To use a OCR model in your application:


1. Navigate to the Microservices tab and click the +Create New button at the top-right corner of the page.

2. Hover over the AI Models card and click Create.

3. Under Deploy - Ready to use Models, select OCR (Pre-Built).

4. Choose the application and its form in which the OCR will be deployed and click Use Model. You will be redirected to the edit mode of the selected application.

5. Select the required source field in the popup that appears. This is the field that holds the input image or PDF upon which the OCR will be applied. 
Notes
Note:
  1. Currently, image and file upload fields are supported for source field. Therefore, only the image and file upload type fields available in the form will be listed for source field selection.
  2.  If there is no image or file upload field available in the form, you will need to first create it in order to deploy the object detection model.
  3.  Only the fields that is present in the parent form where the model needs to be deployed can be selected as a source field. Subform acts independent of its parent form. This means that subform fields can be a source field only when the model is placed within the subform.

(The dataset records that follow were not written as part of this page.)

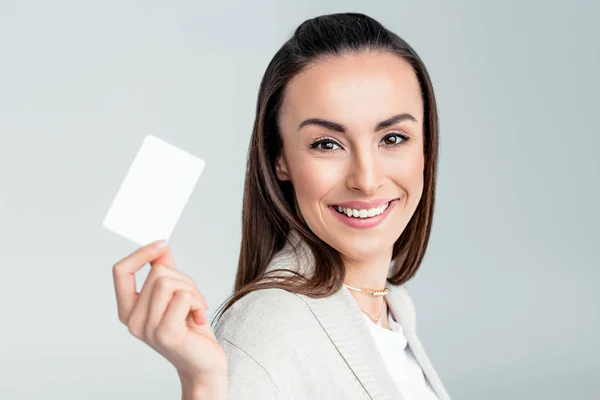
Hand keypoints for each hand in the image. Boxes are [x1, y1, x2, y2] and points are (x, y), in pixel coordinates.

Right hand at [112, 240, 226, 387]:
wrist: (204, 363)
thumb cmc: (190, 329)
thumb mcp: (176, 295)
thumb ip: (165, 272)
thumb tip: (161, 246)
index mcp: (129, 310)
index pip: (120, 271)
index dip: (141, 253)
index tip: (162, 244)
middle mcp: (132, 321)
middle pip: (157, 273)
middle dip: (183, 278)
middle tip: (194, 297)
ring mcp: (147, 329)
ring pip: (169, 282)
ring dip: (192, 290)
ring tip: (196, 308)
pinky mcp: (165, 333)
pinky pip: (182, 297)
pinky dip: (198, 302)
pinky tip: (200, 317)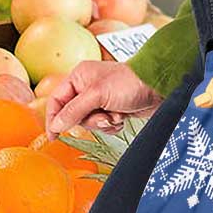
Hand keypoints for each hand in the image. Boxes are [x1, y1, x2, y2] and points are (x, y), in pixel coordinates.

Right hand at [45, 61, 162, 137]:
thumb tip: (56, 125)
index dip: (53, 118)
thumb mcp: (97, 95)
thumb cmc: (129, 83)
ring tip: (116, 115)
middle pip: (73, 115)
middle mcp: (87, 87)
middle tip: (103, 117)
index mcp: (79, 77)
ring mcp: (100, 99)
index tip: (53, 136)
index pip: (56, 100)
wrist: (158, 87)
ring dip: (103, 123)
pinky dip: (112, 125)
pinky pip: (103, 125)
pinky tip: (122, 117)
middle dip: (89, 120)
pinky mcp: (112, 109)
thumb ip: (74, 110)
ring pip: (89, 122)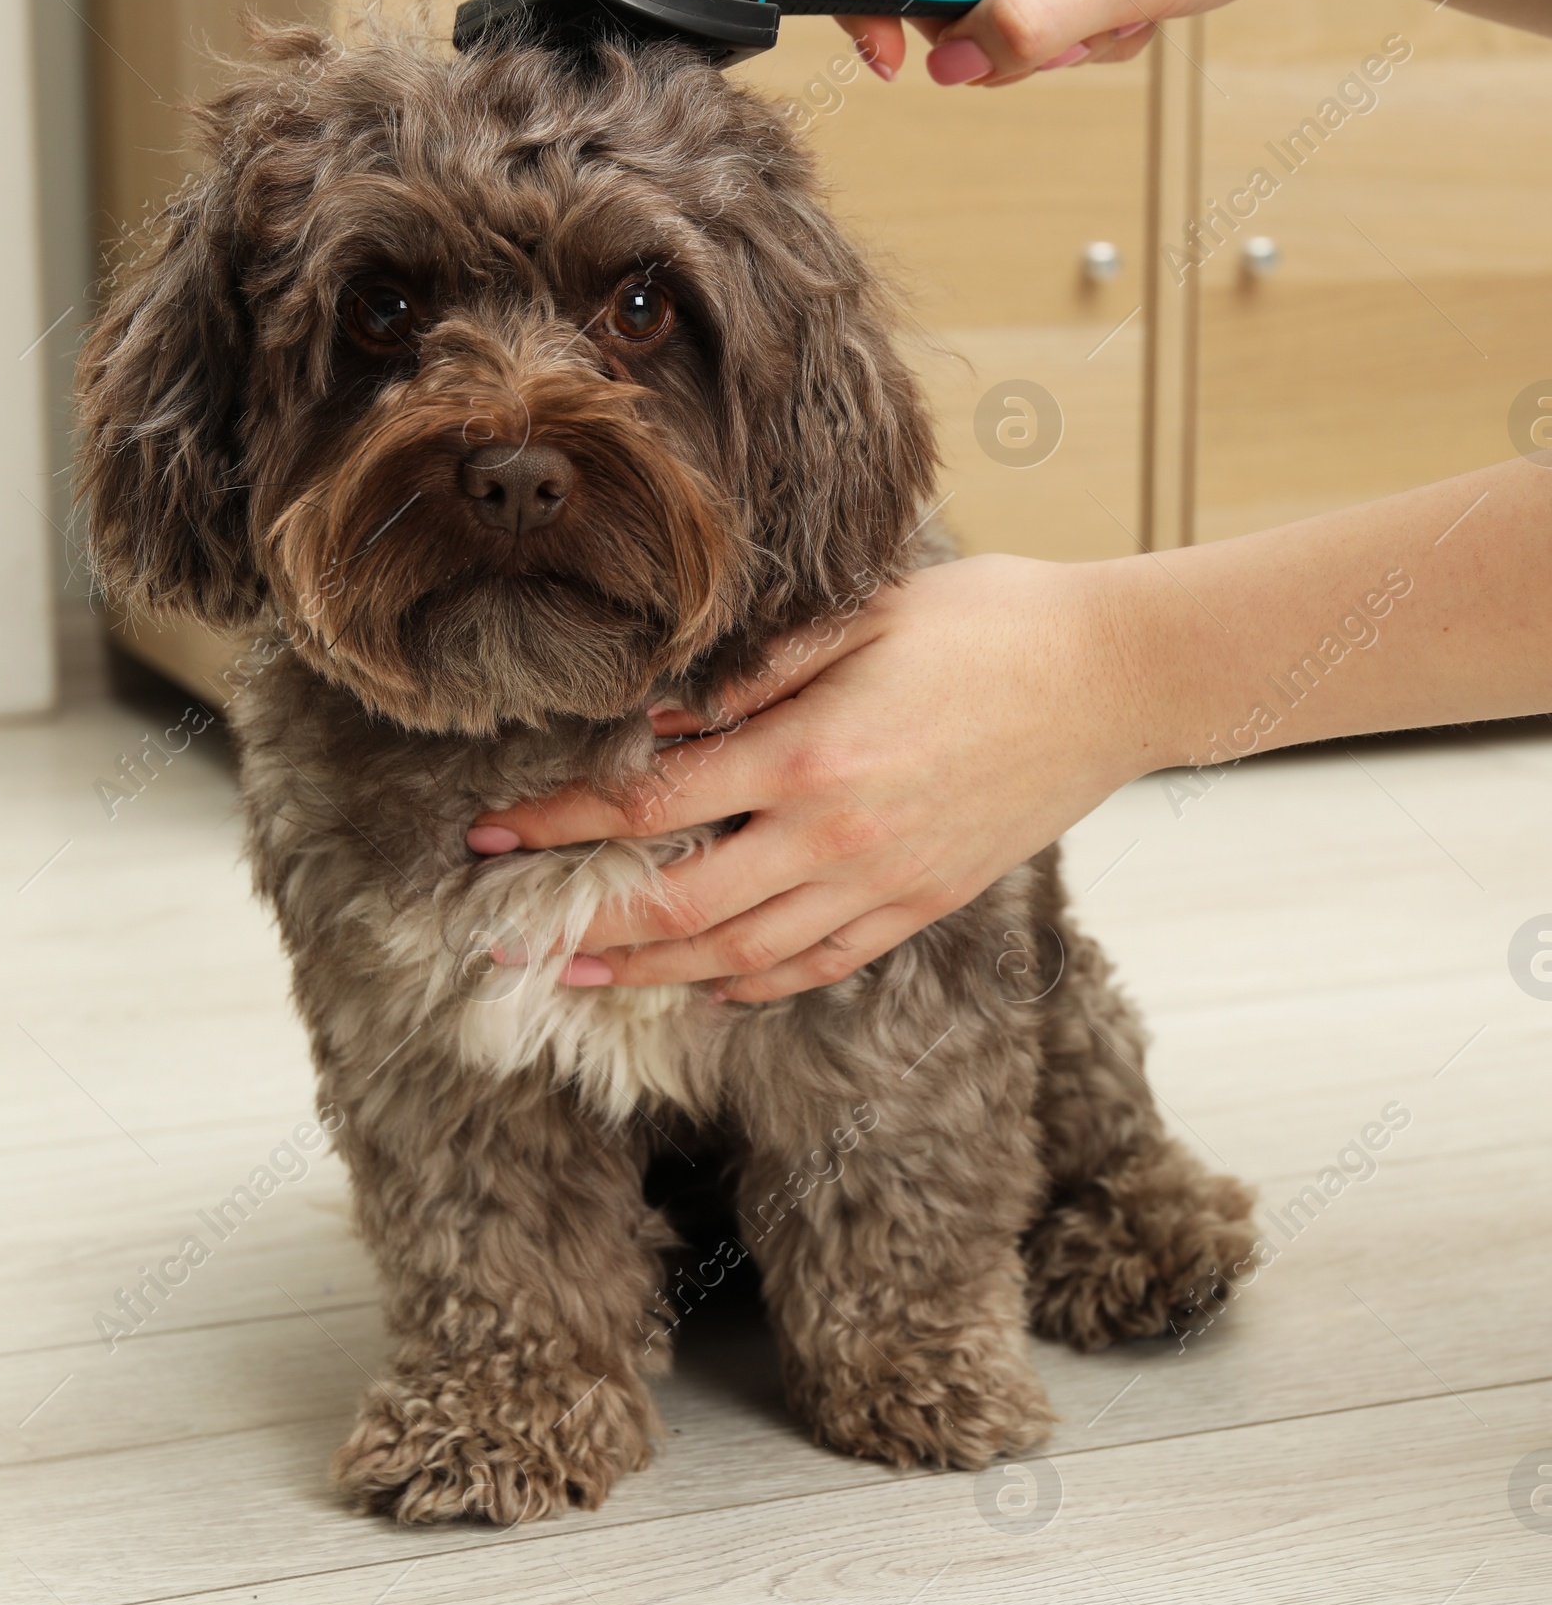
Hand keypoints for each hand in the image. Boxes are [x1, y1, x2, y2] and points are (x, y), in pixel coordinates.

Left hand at [466, 555, 1146, 1003]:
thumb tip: (661, 721)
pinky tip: (712, 986)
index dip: (558, 825)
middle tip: (512, 937)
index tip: (490, 836)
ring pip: (742, 954)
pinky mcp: (923, 903)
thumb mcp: (864, 617)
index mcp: (806, 751)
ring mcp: (882, 881)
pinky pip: (823, 966)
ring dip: (653, 970)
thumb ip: (756, 675)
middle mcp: (834, 834)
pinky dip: (757, 985)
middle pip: (679, 904)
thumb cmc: (991, 622)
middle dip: (585, 922)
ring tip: (587, 975)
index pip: (648, 804)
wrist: (1114, 677)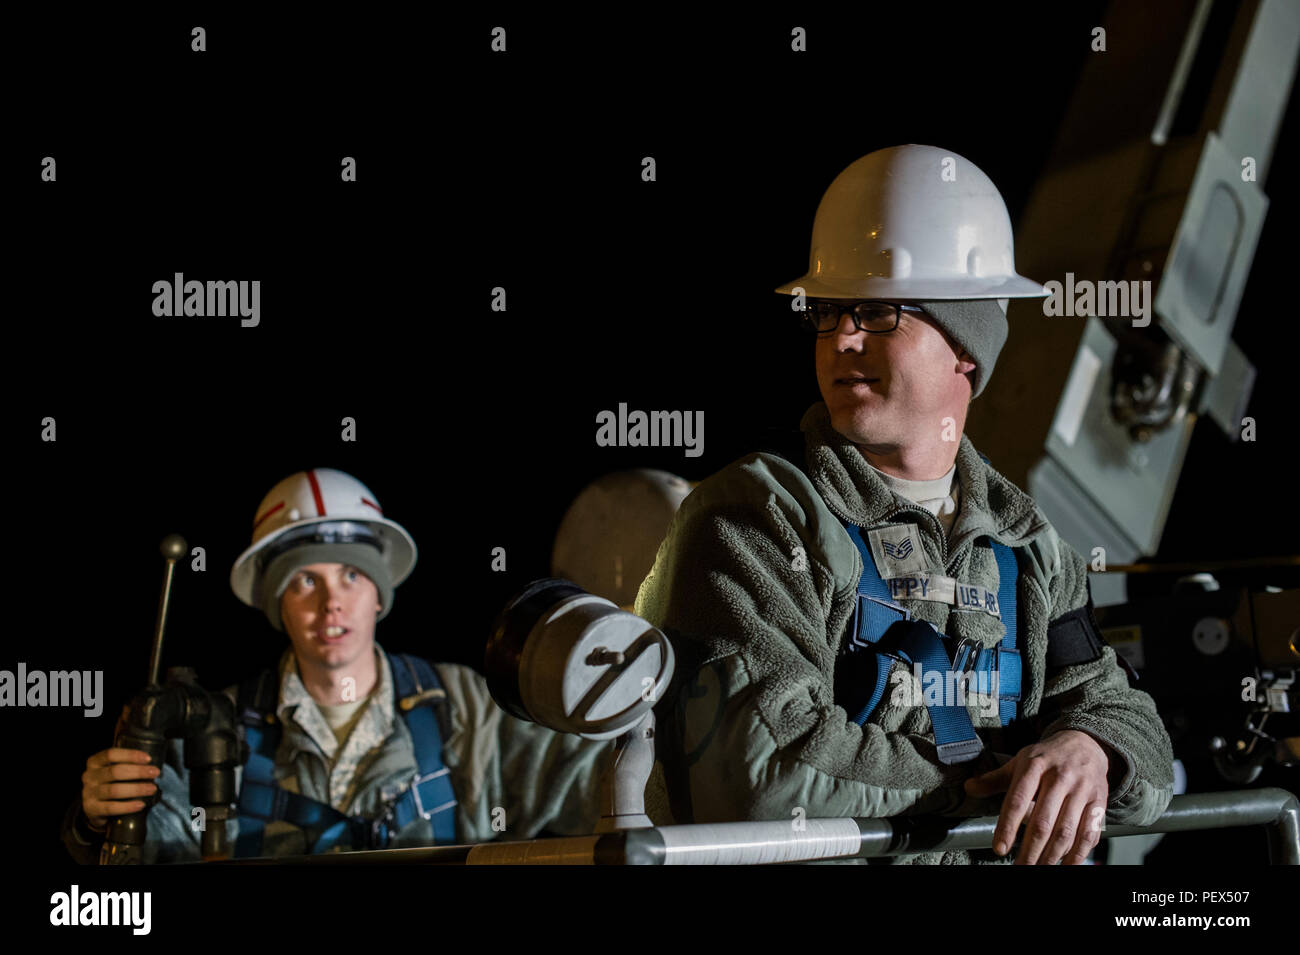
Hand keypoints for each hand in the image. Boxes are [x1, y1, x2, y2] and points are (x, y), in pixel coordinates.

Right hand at [81, 748, 160, 830]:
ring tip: (152, 789)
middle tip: (155, 773)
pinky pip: (111, 808)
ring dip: (137, 789)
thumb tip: (151, 768)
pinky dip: (128, 806)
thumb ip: (127, 766)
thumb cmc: (110, 783)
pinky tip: (141, 804)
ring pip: (114, 790)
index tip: (148, 759)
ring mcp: (88, 793)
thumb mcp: (114, 771)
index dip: (130, 755)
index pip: (110, 754)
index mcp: (94, 762)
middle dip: (138, 772)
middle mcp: (89, 776)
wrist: (94, 808)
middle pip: (115, 772)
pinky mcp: (91, 809)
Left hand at [963, 729, 1109, 864]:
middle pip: (1043, 822)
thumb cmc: (1048, 757)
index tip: (999, 848)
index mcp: (1035, 765)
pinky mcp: (1099, 802)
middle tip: (1020, 866)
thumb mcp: (1019, 761)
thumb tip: (969, 788)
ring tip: (1040, 867)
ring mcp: (1082, 790)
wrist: (1085, 744)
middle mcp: (1060, 777)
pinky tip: (1066, 863)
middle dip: (1030, 850)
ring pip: (1066, 831)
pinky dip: (1078, 853)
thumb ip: (995, 779)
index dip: (1007, 826)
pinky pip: (1089, 833)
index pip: (1018, 800)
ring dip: (1052, 856)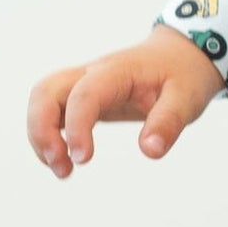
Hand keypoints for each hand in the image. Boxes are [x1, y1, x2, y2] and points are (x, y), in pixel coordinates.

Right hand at [25, 24, 224, 178]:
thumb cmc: (183, 74)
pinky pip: (51, 111)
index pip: (84, 94)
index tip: (83, 159)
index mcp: (117, 72)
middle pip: (45, 92)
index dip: (77, 126)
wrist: (180, 55)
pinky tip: (62, 160)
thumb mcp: (187, 98)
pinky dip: (47, 135)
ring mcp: (83, 83)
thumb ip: (169, 122)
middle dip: (41, 130)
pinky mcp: (82, 96)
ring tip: (62, 170)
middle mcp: (92, 74)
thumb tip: (150, 151)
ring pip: (42, 100)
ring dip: (40, 135)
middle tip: (62, 168)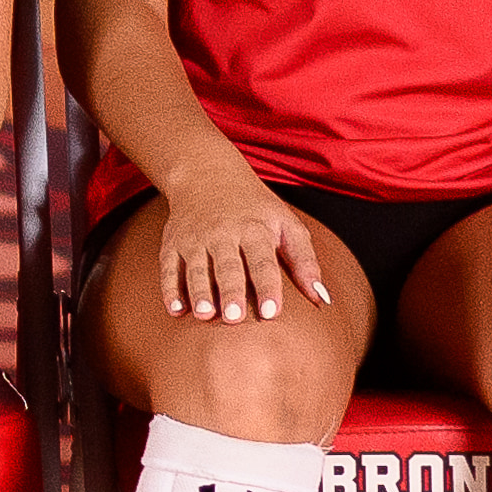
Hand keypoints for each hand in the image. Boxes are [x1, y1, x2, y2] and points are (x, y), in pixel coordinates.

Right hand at [145, 166, 337, 331]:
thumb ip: (305, 261)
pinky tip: (175, 310)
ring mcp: (195, 238)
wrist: (206, 173)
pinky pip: (169, 267)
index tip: (272, 312)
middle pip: (227, 266)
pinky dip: (170, 289)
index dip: (268, 286)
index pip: (262, 261)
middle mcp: (223, 233)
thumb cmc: (255, 207)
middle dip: (230, 291)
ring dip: (199, 292)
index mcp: (254, 229)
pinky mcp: (173, 243)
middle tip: (234, 318)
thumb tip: (323, 299)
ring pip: (197, 268)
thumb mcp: (286, 223)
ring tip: (205, 315)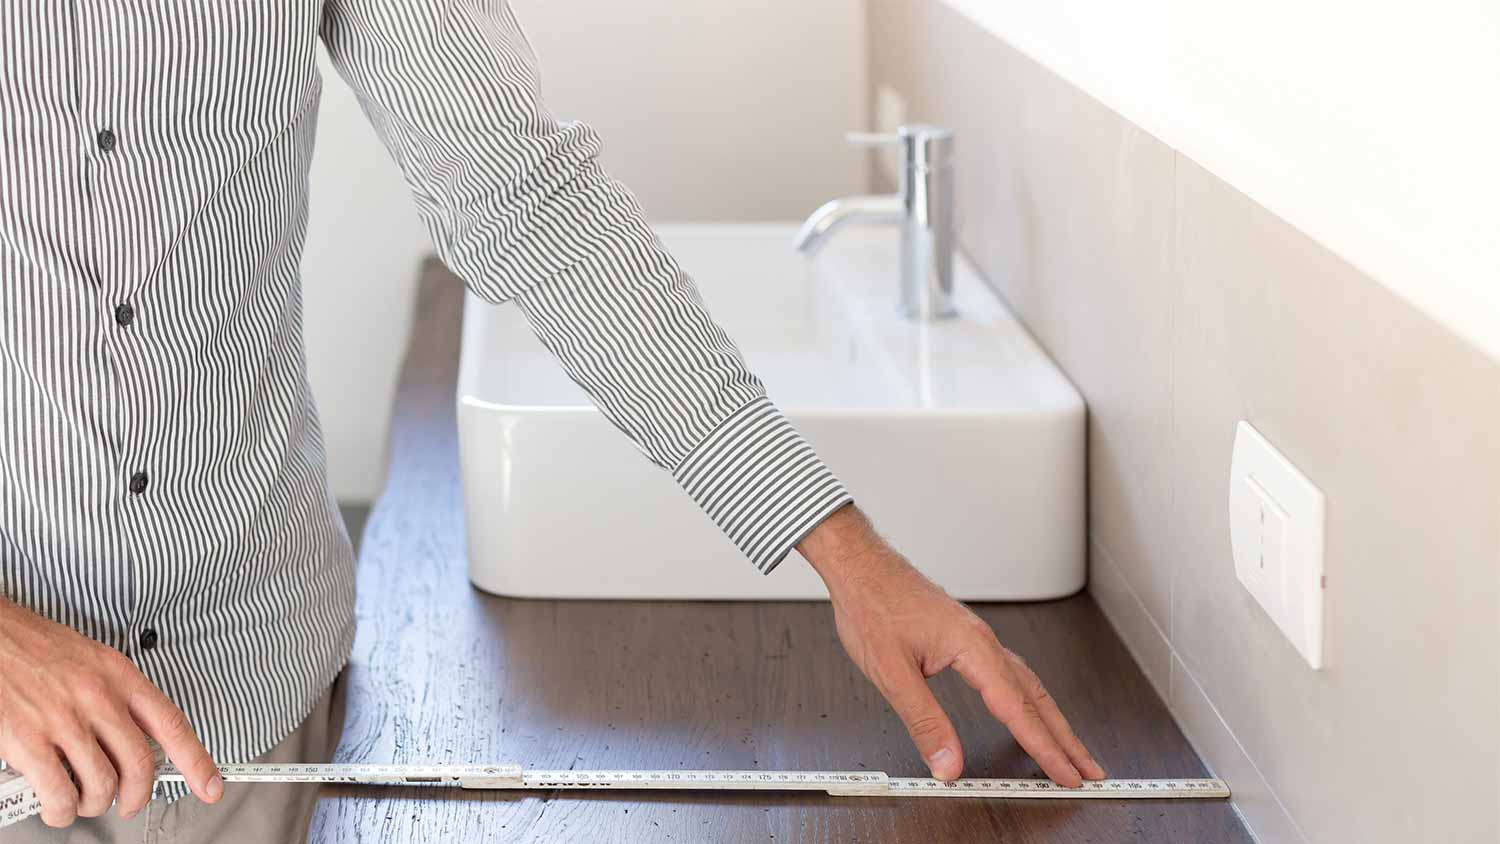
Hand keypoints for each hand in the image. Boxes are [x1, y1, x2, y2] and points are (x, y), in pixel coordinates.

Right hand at [0, 598, 222, 826]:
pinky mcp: (28, 741)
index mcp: (118, 676)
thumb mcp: (90, 660)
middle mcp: (98, 698)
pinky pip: (59, 793)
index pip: (171, 725)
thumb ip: (114, 696)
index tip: (210, 786)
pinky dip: (62, 810)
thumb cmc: (33, 647)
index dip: (197, 762)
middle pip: (138, 764)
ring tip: (84, 802)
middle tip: (128, 803)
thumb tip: (128, 737)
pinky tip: (58, 806)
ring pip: (102, 784)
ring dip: (95, 805)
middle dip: (137, 796)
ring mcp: (63, 721)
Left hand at [798, 505, 1105, 785]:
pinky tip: (1027, 709)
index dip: (1045, 747)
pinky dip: (1028, 699)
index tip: (1067, 776)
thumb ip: (924, 722)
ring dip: (1051, 719)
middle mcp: (983, 641)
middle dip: (1066, 738)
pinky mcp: (966, 638)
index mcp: (972, 648)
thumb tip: (948, 765)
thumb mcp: (891, 674)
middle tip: (1090, 771)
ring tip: (1070, 749)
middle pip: (1036, 697)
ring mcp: (977, 638)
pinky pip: (1010, 673)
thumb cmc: (872, 606)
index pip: (1017, 709)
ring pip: (1027, 684)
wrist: (861, 565)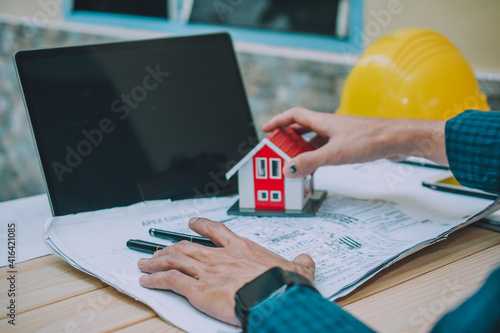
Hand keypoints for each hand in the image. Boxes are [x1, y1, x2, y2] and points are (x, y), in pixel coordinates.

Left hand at [137, 217, 314, 325]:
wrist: (276, 295)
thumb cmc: (284, 283)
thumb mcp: (298, 269)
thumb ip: (300, 263)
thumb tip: (306, 260)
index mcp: (241, 248)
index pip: (216, 230)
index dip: (201, 225)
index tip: (191, 223)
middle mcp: (220, 256)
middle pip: (187, 246)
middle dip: (170, 247)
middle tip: (158, 249)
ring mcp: (207, 271)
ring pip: (174, 260)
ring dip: (156, 261)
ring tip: (144, 262)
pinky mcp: (198, 290)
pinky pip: (171, 281)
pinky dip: (156, 279)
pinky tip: (146, 281)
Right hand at [263, 107, 447, 177]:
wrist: (398, 139)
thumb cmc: (371, 139)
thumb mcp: (335, 153)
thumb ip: (310, 162)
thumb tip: (288, 169)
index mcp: (323, 122)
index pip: (294, 115)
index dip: (278, 121)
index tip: (266, 129)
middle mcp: (330, 126)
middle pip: (302, 128)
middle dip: (287, 138)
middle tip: (277, 150)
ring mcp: (340, 135)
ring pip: (314, 140)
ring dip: (302, 149)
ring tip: (293, 162)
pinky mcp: (349, 144)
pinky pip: (326, 148)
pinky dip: (316, 156)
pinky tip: (316, 166)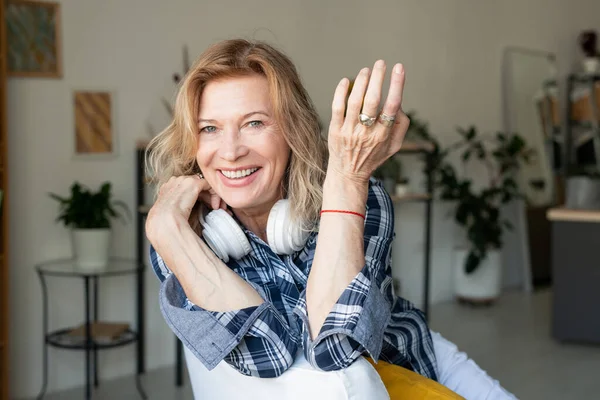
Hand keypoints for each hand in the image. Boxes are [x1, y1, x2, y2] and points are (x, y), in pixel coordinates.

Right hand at [145, 174, 226, 245]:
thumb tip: (184, 214)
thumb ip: (176, 209)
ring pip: (203, 185)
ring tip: (216, 209)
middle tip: (213, 208)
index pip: (185, 189)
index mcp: (167, 188)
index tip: (203, 209)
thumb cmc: (165, 223)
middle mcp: (175, 181)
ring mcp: (183, 180)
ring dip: (211, 197)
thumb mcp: (169, 214)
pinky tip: (215, 206)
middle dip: (206, 197)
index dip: (197, 198)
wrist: (164, 221)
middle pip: (195, 186)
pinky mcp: (193, 182)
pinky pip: (208, 184)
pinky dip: (214, 194)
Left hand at [326, 60, 409, 183]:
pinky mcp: (335, 131)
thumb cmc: (373, 157)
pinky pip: (337, 107)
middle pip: (373, 100)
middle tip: (380, 63)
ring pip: (355, 101)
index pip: (392, 106)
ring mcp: (349, 131)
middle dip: (378, 78)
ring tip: (366, 70)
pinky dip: (341, 92)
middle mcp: (367, 133)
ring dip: (361, 82)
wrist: (347, 175)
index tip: (399, 68)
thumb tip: (399, 104)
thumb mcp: (394, 147)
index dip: (397, 85)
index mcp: (384, 135)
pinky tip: (346, 81)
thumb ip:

6. Click the Next button, then click Add Field. An OCR field will be added to the selected application and when a user uploads an image or a PDF to the selected source field, the extracted text will be auto-populated in it. 


Notes
Note
  1. This field will be disabled by default and you cannot modify its value.
  2. Using Deluge, the values from an OCR field can be fetched but cannot be updated.
  3. On user input action workflow cannot be configured for this field. Instead, you can configure the same for the selected source field.